#### TO BE DONE:
Count how many lines of the records contain the string "makeQuery", matching case exactly. Give only the number.

##### RAW RECORDS

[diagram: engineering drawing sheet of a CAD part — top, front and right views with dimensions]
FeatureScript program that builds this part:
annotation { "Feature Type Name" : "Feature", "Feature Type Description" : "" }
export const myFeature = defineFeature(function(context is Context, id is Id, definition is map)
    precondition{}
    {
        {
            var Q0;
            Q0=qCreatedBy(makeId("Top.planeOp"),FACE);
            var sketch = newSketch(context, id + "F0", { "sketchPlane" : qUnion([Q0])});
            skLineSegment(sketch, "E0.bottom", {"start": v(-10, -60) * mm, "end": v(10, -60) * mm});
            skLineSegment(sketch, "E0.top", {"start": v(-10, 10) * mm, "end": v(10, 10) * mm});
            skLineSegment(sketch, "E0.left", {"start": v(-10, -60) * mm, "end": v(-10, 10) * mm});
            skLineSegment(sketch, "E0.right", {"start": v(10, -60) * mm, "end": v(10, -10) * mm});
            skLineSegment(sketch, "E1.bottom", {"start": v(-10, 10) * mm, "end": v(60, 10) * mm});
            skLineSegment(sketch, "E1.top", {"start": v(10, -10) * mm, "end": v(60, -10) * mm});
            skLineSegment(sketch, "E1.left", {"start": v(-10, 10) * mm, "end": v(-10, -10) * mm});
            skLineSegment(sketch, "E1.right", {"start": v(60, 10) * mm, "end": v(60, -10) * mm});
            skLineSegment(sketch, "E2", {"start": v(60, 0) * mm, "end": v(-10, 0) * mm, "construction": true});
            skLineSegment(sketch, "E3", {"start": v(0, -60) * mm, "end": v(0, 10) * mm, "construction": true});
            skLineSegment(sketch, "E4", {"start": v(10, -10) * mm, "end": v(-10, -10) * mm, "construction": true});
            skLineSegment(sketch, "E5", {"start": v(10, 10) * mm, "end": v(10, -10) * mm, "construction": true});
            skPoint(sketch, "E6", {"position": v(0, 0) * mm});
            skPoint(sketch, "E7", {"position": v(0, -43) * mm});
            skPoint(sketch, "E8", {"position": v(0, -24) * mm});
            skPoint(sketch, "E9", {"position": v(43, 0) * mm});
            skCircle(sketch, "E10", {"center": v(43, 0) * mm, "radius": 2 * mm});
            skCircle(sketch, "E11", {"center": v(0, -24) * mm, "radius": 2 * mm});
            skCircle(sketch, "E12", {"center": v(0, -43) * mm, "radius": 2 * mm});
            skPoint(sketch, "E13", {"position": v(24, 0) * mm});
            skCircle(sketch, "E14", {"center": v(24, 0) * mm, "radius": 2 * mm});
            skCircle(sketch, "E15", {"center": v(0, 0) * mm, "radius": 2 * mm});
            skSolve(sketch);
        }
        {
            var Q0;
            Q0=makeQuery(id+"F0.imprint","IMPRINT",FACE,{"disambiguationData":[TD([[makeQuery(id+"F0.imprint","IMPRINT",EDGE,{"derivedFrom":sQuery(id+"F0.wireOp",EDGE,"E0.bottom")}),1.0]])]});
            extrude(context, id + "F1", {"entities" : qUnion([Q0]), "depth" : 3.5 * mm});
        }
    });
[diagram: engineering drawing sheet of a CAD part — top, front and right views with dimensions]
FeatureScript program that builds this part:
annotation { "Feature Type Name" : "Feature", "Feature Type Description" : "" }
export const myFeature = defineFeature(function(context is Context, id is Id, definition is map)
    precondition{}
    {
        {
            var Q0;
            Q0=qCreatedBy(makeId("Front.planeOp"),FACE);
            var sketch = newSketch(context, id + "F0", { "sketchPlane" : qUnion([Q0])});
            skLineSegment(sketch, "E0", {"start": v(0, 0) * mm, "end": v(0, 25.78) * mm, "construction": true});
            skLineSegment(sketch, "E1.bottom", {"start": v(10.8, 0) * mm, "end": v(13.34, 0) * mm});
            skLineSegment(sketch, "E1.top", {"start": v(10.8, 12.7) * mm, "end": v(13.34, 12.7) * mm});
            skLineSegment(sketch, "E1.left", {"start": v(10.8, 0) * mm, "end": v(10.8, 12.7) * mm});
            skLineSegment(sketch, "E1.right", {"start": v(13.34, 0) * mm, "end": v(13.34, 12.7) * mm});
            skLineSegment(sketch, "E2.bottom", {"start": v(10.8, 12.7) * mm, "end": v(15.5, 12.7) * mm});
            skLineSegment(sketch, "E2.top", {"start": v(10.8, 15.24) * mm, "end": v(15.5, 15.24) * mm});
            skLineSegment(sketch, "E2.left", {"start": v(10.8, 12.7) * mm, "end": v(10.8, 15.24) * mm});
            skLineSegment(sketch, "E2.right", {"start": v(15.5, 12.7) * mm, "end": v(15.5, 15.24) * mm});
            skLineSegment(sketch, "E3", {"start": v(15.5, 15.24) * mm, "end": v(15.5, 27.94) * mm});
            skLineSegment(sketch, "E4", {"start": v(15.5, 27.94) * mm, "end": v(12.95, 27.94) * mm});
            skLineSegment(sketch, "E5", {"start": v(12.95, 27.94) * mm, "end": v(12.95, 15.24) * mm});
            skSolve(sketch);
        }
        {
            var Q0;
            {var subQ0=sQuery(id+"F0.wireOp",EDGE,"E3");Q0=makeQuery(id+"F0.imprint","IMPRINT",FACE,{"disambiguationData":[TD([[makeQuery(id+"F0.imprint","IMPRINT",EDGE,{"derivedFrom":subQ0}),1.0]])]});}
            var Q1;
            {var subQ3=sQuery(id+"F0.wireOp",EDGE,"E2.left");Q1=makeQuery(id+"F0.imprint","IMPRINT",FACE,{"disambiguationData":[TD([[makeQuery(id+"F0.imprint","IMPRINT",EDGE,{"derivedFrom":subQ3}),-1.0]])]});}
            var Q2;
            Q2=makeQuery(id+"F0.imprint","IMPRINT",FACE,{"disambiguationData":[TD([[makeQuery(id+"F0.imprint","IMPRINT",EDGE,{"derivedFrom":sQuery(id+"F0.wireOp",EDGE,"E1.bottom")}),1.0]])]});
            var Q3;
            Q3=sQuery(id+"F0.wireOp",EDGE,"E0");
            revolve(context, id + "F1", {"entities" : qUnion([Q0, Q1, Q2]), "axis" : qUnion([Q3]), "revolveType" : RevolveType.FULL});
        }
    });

##########

#### REPLY:
4